Bergeron produit surtout au rythme d’un point par match. Il pourrait donc s’agir de sa campagne la plus productive en carrière.

Qui a dit que la LNH appartenait aux jeunes ?

« Je ne suis pas d’accord avec cette affirmation. Il est vrai que la ligue rajeunit. Ça ne veut pas dire que les gars de 30 ans sont trop vieux. Moi, en tous cas, j’ai 32 ans et je ne me sens pas du tout trop vieux. C’est juste un chiffre. »

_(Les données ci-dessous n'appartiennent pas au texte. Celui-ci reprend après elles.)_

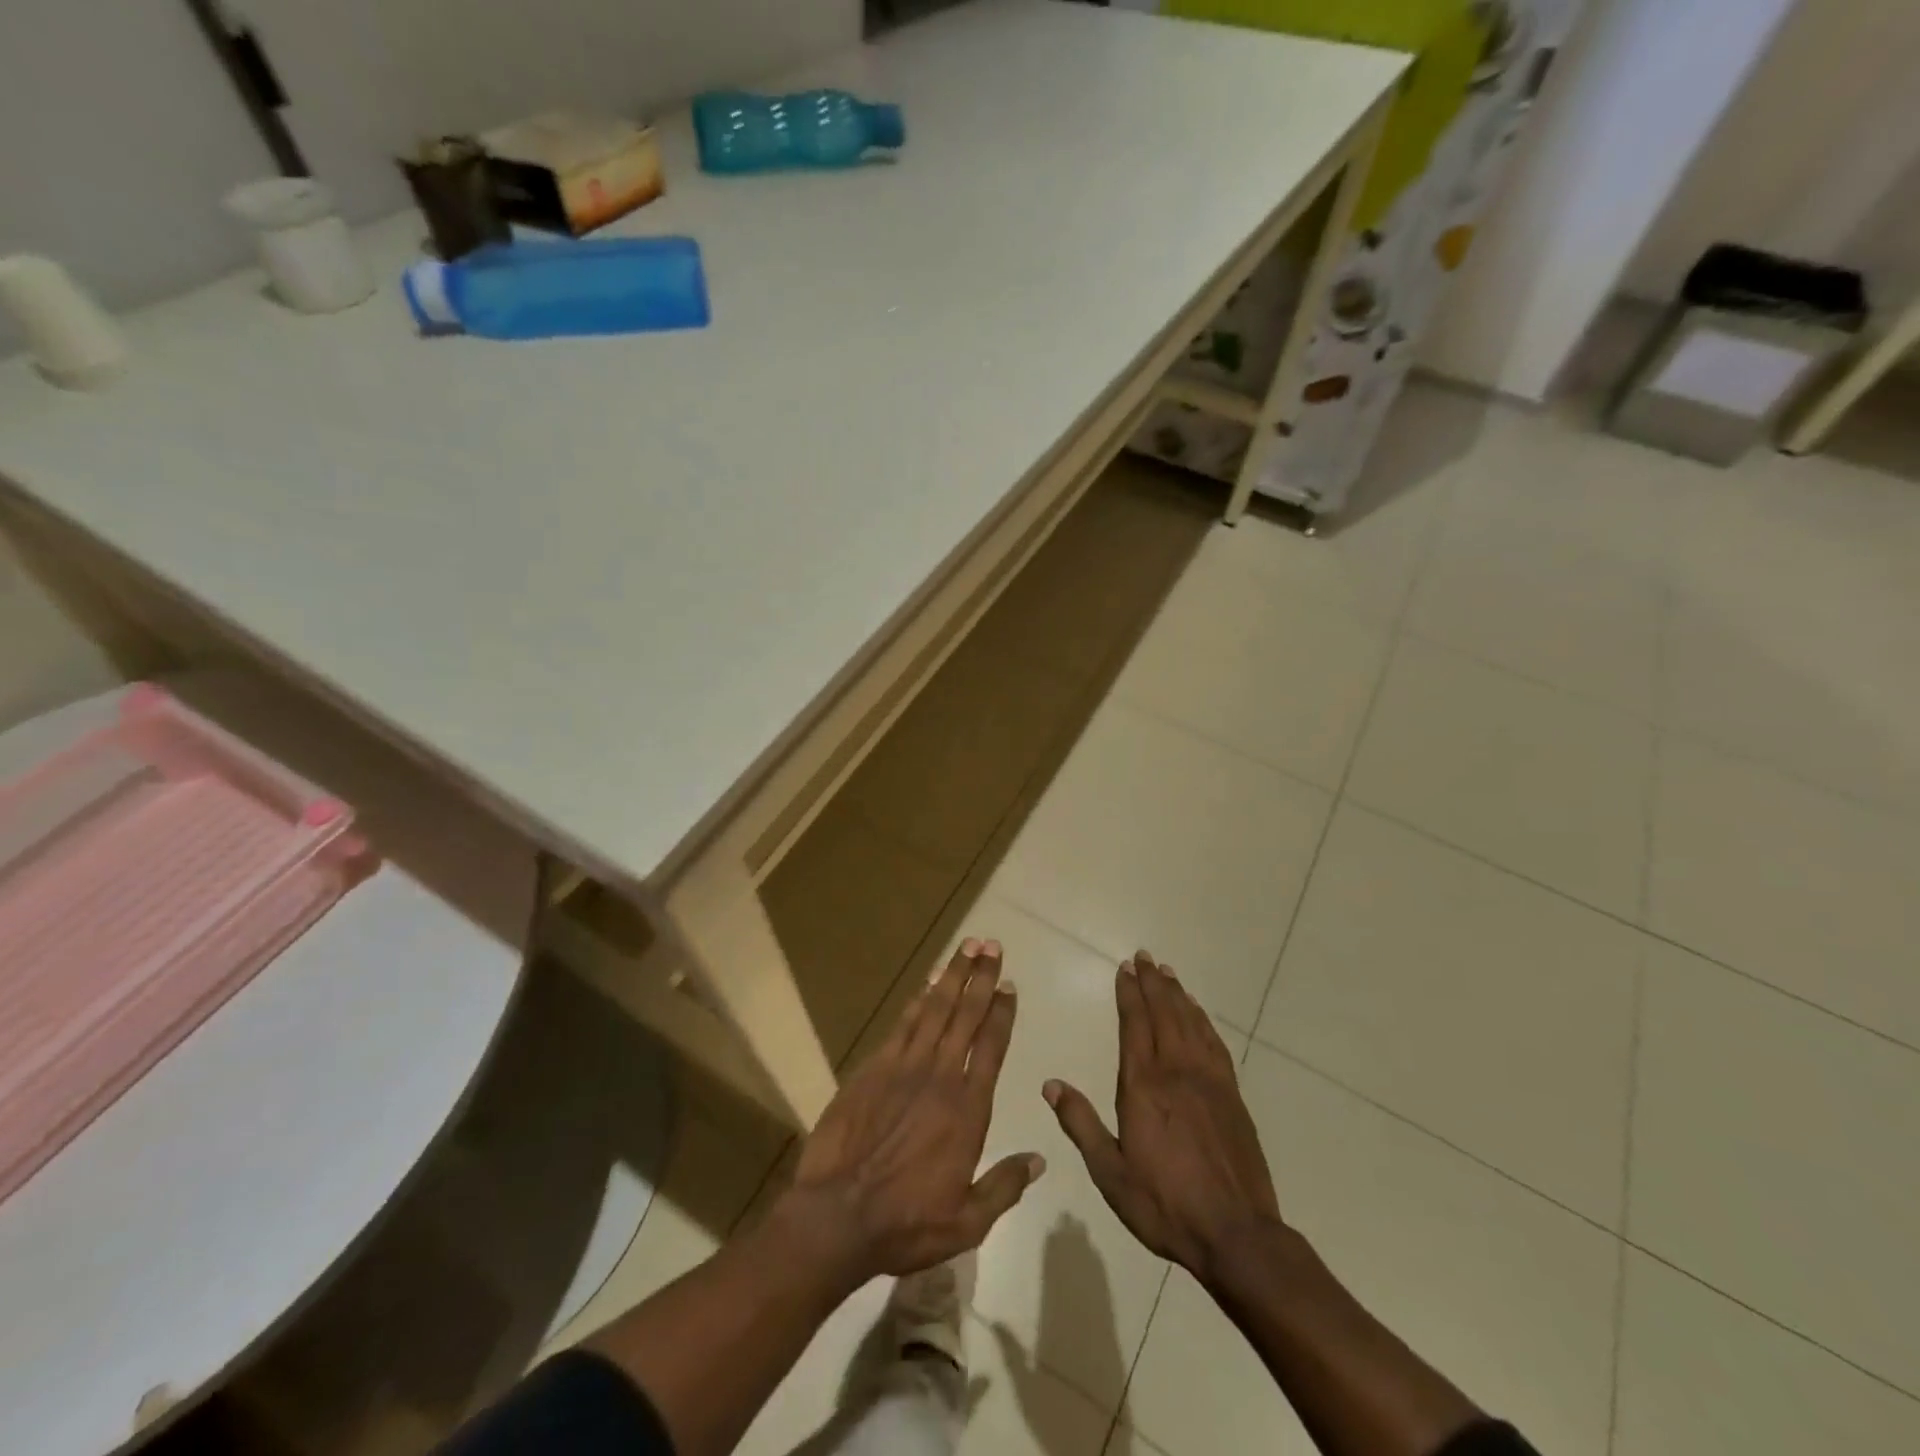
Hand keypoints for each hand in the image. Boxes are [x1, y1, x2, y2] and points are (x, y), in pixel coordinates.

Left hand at [781, 938, 1044, 1288]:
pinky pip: (902, 1025)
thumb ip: (1005, 1186)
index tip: (1010, 985)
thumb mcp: (968, 1222)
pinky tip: (926, 984)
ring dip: (952, 977)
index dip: (1002, 1013)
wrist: (838, 1216)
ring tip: (966, 948)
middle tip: (992, 946)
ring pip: (934, 1010)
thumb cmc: (907, 1223)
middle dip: (981, 978)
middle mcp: (940, 1077)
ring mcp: (904, 1068)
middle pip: (966, 1016)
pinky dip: (916, 1001)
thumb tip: (1040, 1159)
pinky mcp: (873, 1069)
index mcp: (968, 1109)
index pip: (991, 1047)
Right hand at [1045, 950, 1281, 1285]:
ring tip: (1168, 973)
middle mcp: (1176, 1071)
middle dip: (1152, 983)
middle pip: (1164, 1014)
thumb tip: (1051, 1084)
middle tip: (1145, 957)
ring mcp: (1208, 1081)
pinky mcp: (1232, 1095)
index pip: (1134, 1025)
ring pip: (1190, 1023)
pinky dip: (1203, 1021)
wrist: (1236, 1233)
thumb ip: (1080, 1124)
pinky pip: (1214, 1044)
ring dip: (1177, 995)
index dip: (1128, 994)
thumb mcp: (1110, 1172)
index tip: (1124, 969)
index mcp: (1143, 1086)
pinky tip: (1198, 1013)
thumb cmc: (1165, 1204)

NOS TROIS ÉTOILES DE LA SEMAINE

1. Boeser

Vous avez passé un beau week-end ? Il n’a sans doute pas été aussi lucratif que celui de Brock Boeser. Un columnist du réseau TSN a fait le calcul. Selon lui, la recrue des Canucks de Vancouver a touché un demi-million $ US pour son passage remarqué au match des Étoiles de la LNH. Sa simple sélection parmi les Étoiles lui a permis de toucher un boni de 212 500 $ US. Il a touché un deuxième boni, de valeur identique, pour avoir mérité le titre de joueur par excellence de la fin de semaine. À cela s’ajoute un chèque de 91 000 $ US puisqu’il a fait partie de l’équipe gagnante, celle de la division Pacifique. Il a également empoché 25 000 $ US, samedi, quand il a gagné l’épreuve du tir le plus précis lors du concours d’habiletés. « Je suis sous le choc. Je n’aurais jamais cru que tout ça pouvait m’arriver », a lancé le jeune homme de 20 ans à l’Associated Press avant de quitter l’Amalie Arena.

2. Fleury

Le concours d’habiletés annuel des étoiles n’impressionne plus grand monde. On peut quand même souligner les bonnes performances de Marc-André Fleury. Le Québécois a dominé tous les autres gardiens en stoppant 14 échappées consécutives. « J’avais vu Pekka Rinne en arrêter 13. Je ne pensais pas que je serais capable d’en faire autant », a-t-il raconté avec bonne humeur et humilité après coup. Le brio de Fleury ne devrait pourtant pas trop nous étonner. Il a subi seulement trois revers depuis son retour au jeu, le 12 décembre dernier. Dans ces trois parties, il a encaissé un grand total de... cinq buts ! Si les Golden Knights de Vegas sont aussi compétitifs, ils peuvent remercier ce vétéran gardien ramassé au repêchage d’expansion. « Il avait beaucoup à prouver en arrivant ici », a récemment dit James Neal au Las Vegas Review-Journal.

3. Jagr

Rares sont les joueurs qui peuvent se retrouver parmi les « étoiles de la semaine » quelques heures après avoir été soumis au ballottage. Notre classement se distingue un peu des autres. Jaromir Jagr est un joueur unique, lui aussi. Le Tchèque a probablement commis l’erreur d’étirer un peu trop longtemps sa carrière. Il n’a pas été le premier à commettre cette gaffe. De son court passage chez les Flames de Calgary, on ne retiendra pas grand-chose. S’il se retrouve dans l’obligation d’accrocher ses patins, on saluera quand même le départ du deuxième meilleur marqueur de l’histoire de la LNH. Il a inscrit 1921 points en 1733 parties. Personne n’aura réussi à s’approcher autant de l’inattaquable Wayne Gretzky. Son nom est gravé à deux endroits différents sur la coupe Stanley. Il a également remporté les trophées Hart, Ted-Lindsay, Art-Ross et Bill-Masterton.